クックの死亡

クックの死亡
 ハワイに住む人々は、クックの訪問を当初は神の訪問と崇めていたようですが、1779年にクックは、ハワイの人たちが大事にしている宗教関係の物品を勝手に持ち出しました。

 土産にしようという軽い気持ちだったのかもしれませんし、文明人としての奢りだったのかもしれませんが、その行為はハワイの人たちの感情を不愉快にさせたようです。

 しかも一度出航した船が、嵐に遭い再び戻ってきたことによって、クックは神ではないという認識がハワイの人たちに明らかになり、遂にハワイ人とクックとの間で争いが起こります。

 この争いにより、結局クックは死亡。他の生き残った船員達は何とか本国へ逃げ帰りました。


カメハメハ大王とハワイの民主化について

 クックがハワイに来た頃は、各島を族長が統治していました。しかしカメハメハが誕生し、クックがいなくなった1790年にハワイ島を統一。さらに1795年にハワイを統一し大王となりました。

 全く関係のない話で恐縮ですが、私の世代の人たちは知っていると思いますが、その昔NHKで「ひょっこりひょうたん島」という人形劇みたいな番組があって、ここのテーマソングの中に「南の国の大王は、その名もなんとかカメハメハ〜」というような歌詞があって、その頃から親しみを感じている名前です。

 しかし当時はその名前がハワイの大王の名前であったとは全く知らず、ハワイに行き始めてからあらためて関連を知りました。

 また漫画の「ドラゴンボール」では「カメハメ波」というエネルギーボールを使っていますね。もちろんダジャレですが、なんとなく強い波動の響きを感じます。
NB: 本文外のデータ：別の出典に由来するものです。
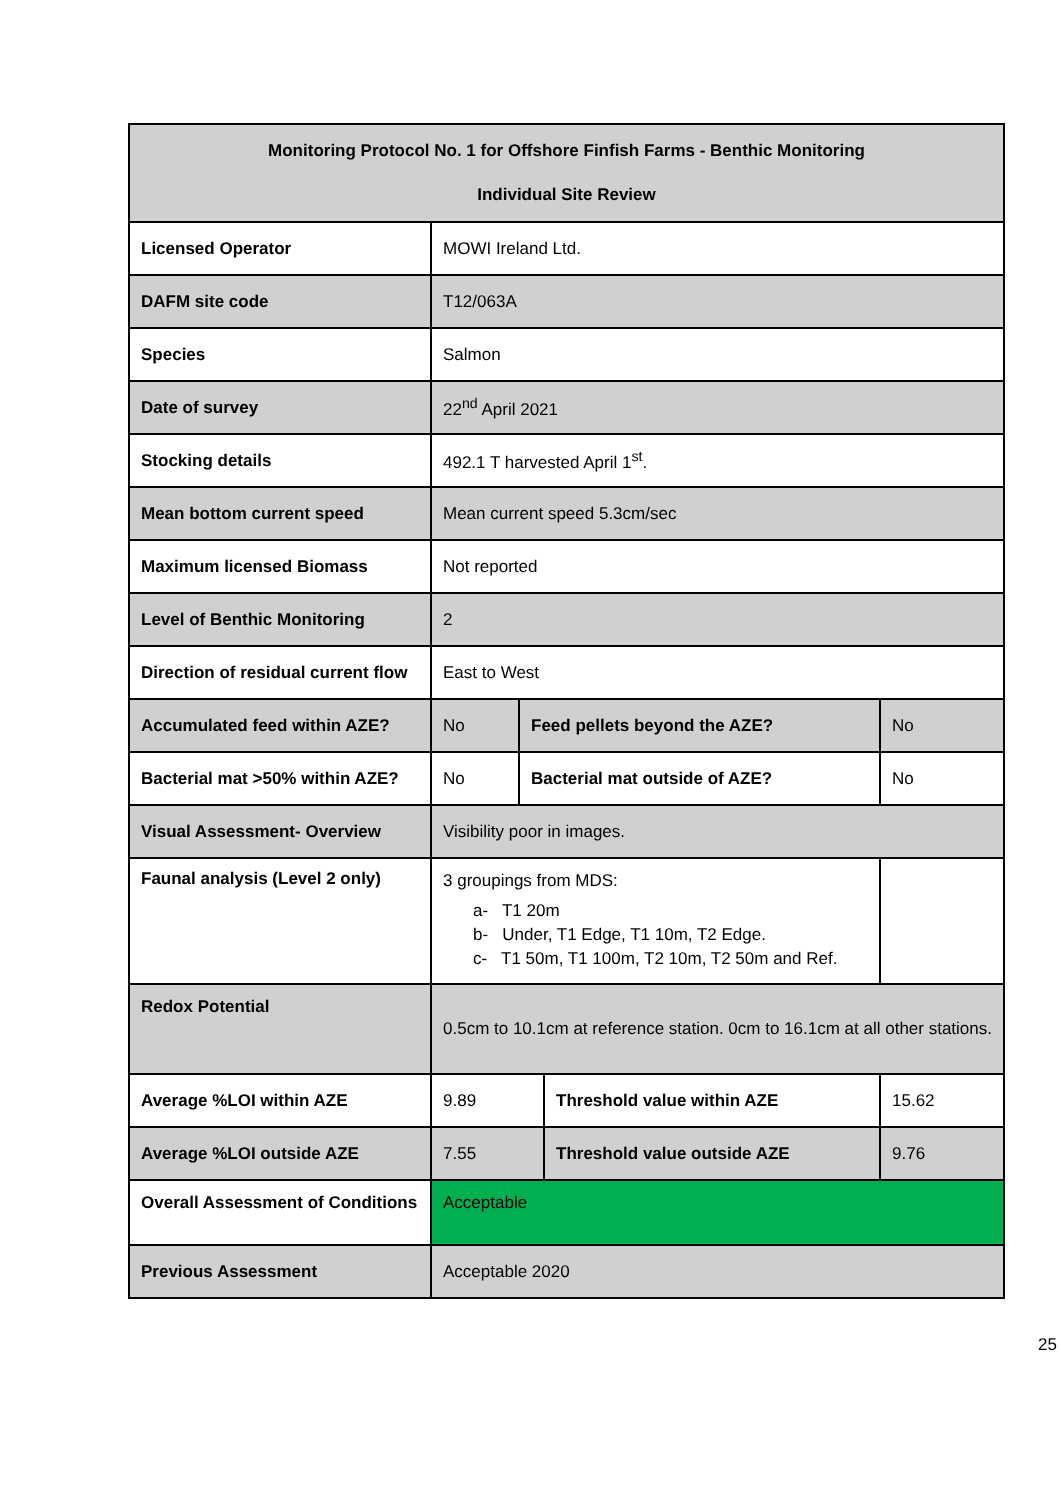| Monitoring Protocol No. 1 for Offshore Finfish Farms - Benthic Monitoring Individual Site Review | | | | |
| Licensed Operator | MOWI Ireland Ltd. | | | |
| DAFM site code | T12/063A | | | |
| Species | Salmon | | | |
| Date of survey | 22<sup>nd</sup> April 2021 | | | |
| Stocking details | 492.1 T harvested April 1<sup>st</sup>. | | | |
| Mean bottom current speed | Mean current speed 5.3cm/sec | | | |
| Maximum licensed Biomass | Not reported | | | |
| Level of Benthic Monitoring | 2 | | | |
| Direction of residual current flow | East to West | | | |
| Accumulated feed within AZE? | No | Feed pellets beyond the AZE? | | No |
| Bacterial mat >50% within AZE? | No | Bacterial mat outside of AZE? | | No |
| Visual Assessment- Overview | Visibility poor in images. | | | |
| Faunal analysis (Level 2 only) | 3 groupings from MDS: a- T1 20m b- Under, T1 Edge, T1 10m, T2 Edge. c- T1 50m, T1 100m, T2 10m, T2 50m and Ref. | | | |
| Redox Potential | 0.5cm to 10.1cm at reference station. 0cm to 16.1cm at all other stations. | | | |
| Average %LOI within AZE | 9.89 | | Threshold value within AZE | 15.62 |
| Average %LOI outside AZE | 7.55 | | Threshold value outside AZE | 9.76 |
| Overall Assessment of Conditions | Acceptable | | | |
| Previous Assessment | Acceptable 2020 | | | |
25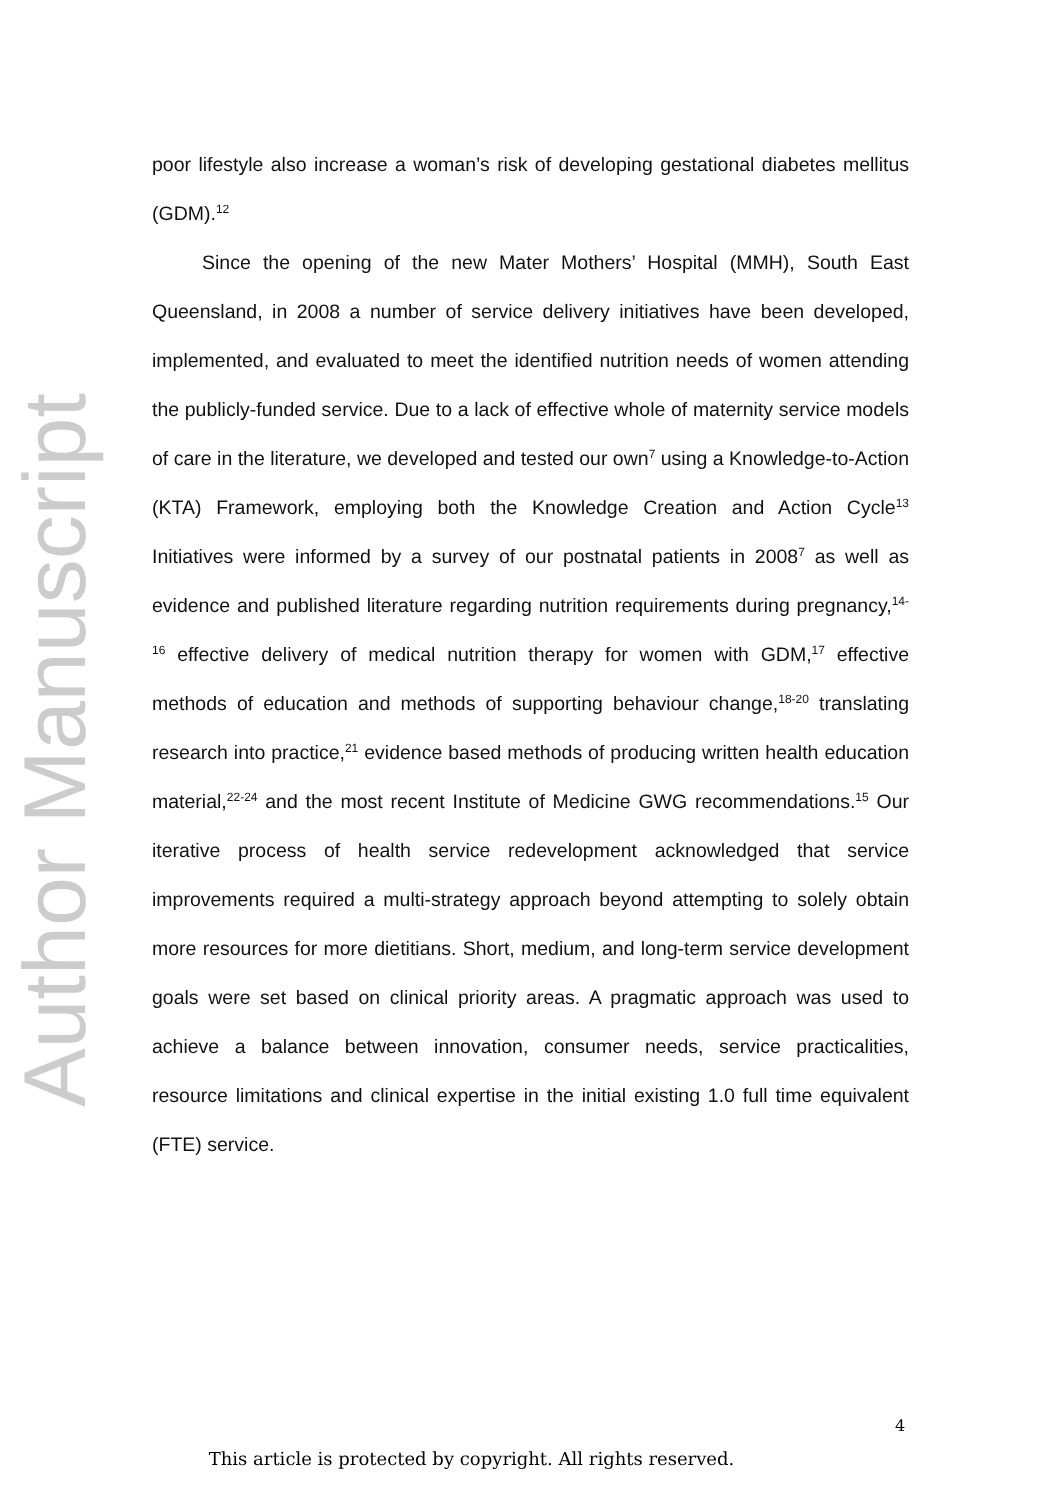poor lifestyle also increase a woman’s risk of developing gestational diabetes mellitus (GDM).<sup>12</sup>
Since the opening of the new Mater Mothers’ Hospital (MMH), South East Queensland, in 2008 a number of service delivery initiatives have been developed, implemented, and evaluated to meet the identified nutrition needs of women attending the publicly-funded service. Due to a lack of effective whole of maternity service models of care in the literature, we developed and tested our own<sup>7</sup> using a Knowledge-to-Action (KTA) Framework, employing both the Knowledge Creation and Action Cycle<sup>13</sup> Initiatives were informed by a survey of our postnatal patients in 2008<sup>7</sup> as well as evidence and published literature regarding nutrition requirements during pregnancy,<sup>14-16</sup> effective delivery of medical nutrition therapy for women with GDM,<sup>17</sup> effective methods of education and methods of supporting behaviour change,<sup>18-20</sup> translating research into practice,<sup>21</sup> evidence based methods of producing written health education material,<sup>22-24</sup> and the most recent Institute of Medicine GWG recommendations.<sup>15</sup> Our iterative process of health service redevelopment acknowledged that service improvements required a multi-strategy approach beyond attempting to solely obtain more resources for more dietitians. Short, medium, and long-term service development goals were set based on clinical priority areas. A pragmatic approach was used to achieve a balance between innovation, consumer needs, service practicalities, resource limitations and clinical expertise in the initial existing 1.0 full time equivalent (FTE) service.
Author Manuscript
4
This article is protected by copyright. All rights reserved.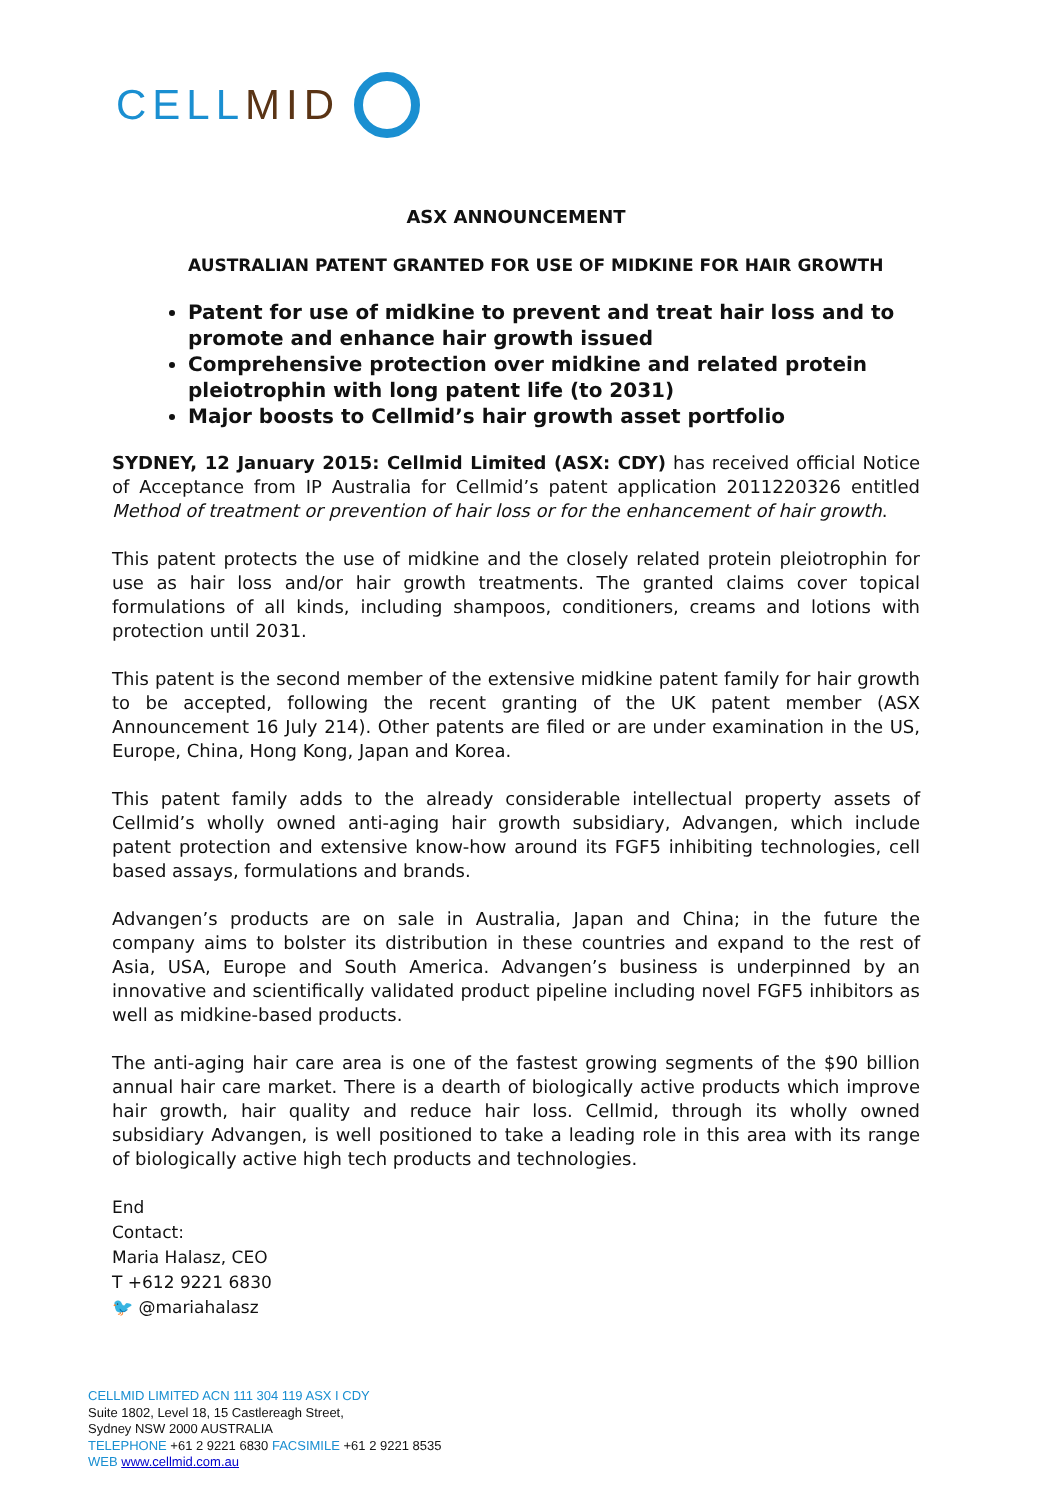CELLMID
ASX ANNOUNCEMENT
AUSTRALIAN PATENT GRANTED FOR USE OF MIDKINE FOR HAIR GROWTH
Patent for use of midkine to prevent and treat hair loss and to promote and enhance hair growth issued
Comprehensive protection over midkine and related protein pleiotrophin with long patent life (to 2031)
Major boosts to Cellmid’s hair growth asset portfolio
SYDNEY, 12 January 2015: Cellmid Limited (ASX: CDY) has received official Notice of Acceptance from IP Australia for Cellmid’s patent application 2011220326 entitled Method of treatment or prevention of hair loss or for the enhancement of hair growth.
This patent protects the use of midkine and the closely related protein pleiotrophin for use as hair loss and/or hair growth treatments. The granted claims cover topical formulations of all kinds, including shampoos, conditioners, creams and lotions with protection until 2031.
This patent is the second member of the extensive midkine patent family for hair growth to be accepted, following the recent granting of the UK patent member (ASX Announcement 16 July 214). Other patents are filed or are under examination in the US, Europe, China, Hong Kong, Japan and Korea.
This patent family adds to the already considerable intellectual property assets of Cellmid’s wholly owned anti-aging hair growth subsidiary, Advangen, which include patent protection and extensive know-how around its FGF5 inhibiting technologies, cell based assays, formulations and brands.
Advangen’s products are on sale in Australia, Japan and China; in the future the company aims to bolster its distribution in these countries and expand to the rest of Asia, USA, Europe and South America. Advangen’s business is underpinned by an innovative and scientifically validated product pipeline including novel FGF5 inhibitors as well as midkine-based products.
The anti-aging hair care area is one of the fastest growing segments of the $90 billion annual hair care market. There is a dearth of biologically active products which improve hair growth, hair quality and reduce hair loss. Cellmid, through its wholly owned subsidiary Advangen, is well positioned to take a leading role in this area with its range of biologically active high tech products and technologies.
End
Contact:
Maria Halasz, CEO
T +612 9221 6830
🐦 @mariahalasz
CELLMID LIMITED ACN 111 304 119 ASX I CDY
Suite 1802, Level 18, 15 Castlereagh Street,
Sydney NSW 2000 AUSTRALIA
TELEPHONE +61 2 9221 6830 FACSIMILE +61 2 9221 8535
WEB www.cellmid.com.au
 さて、そんな話しはさておき、このカメハメハ大王は1819年に他界。その後を長男の「リホリホ」が継承しますが、どうやらこの2世はどこかの国の政治家と同じようにあまり頼りにならなかったようです。

 一方、この時期にリホリホさんの妻とリホリホさんを支える立場のカアフマヌは、古来からの「カプ」という禁令制度を廃止したとあります。

 しかし、この廃止の影響はひじょうに大きく、古代からの神殿が破壊され、宗教的儀式も中止。階層構造が無くなり、秩序や規範が崩壊。ハワイは混乱状態に陥ったようです。(ウィキペディアより)
 
 とはいえ、この後はさまざまな国からの訪問があり、ハワイは欧米化と民主化の波にもまれます。当然この間に長い間受け継がれていた古来からの儀式や言葉が衰退していきます。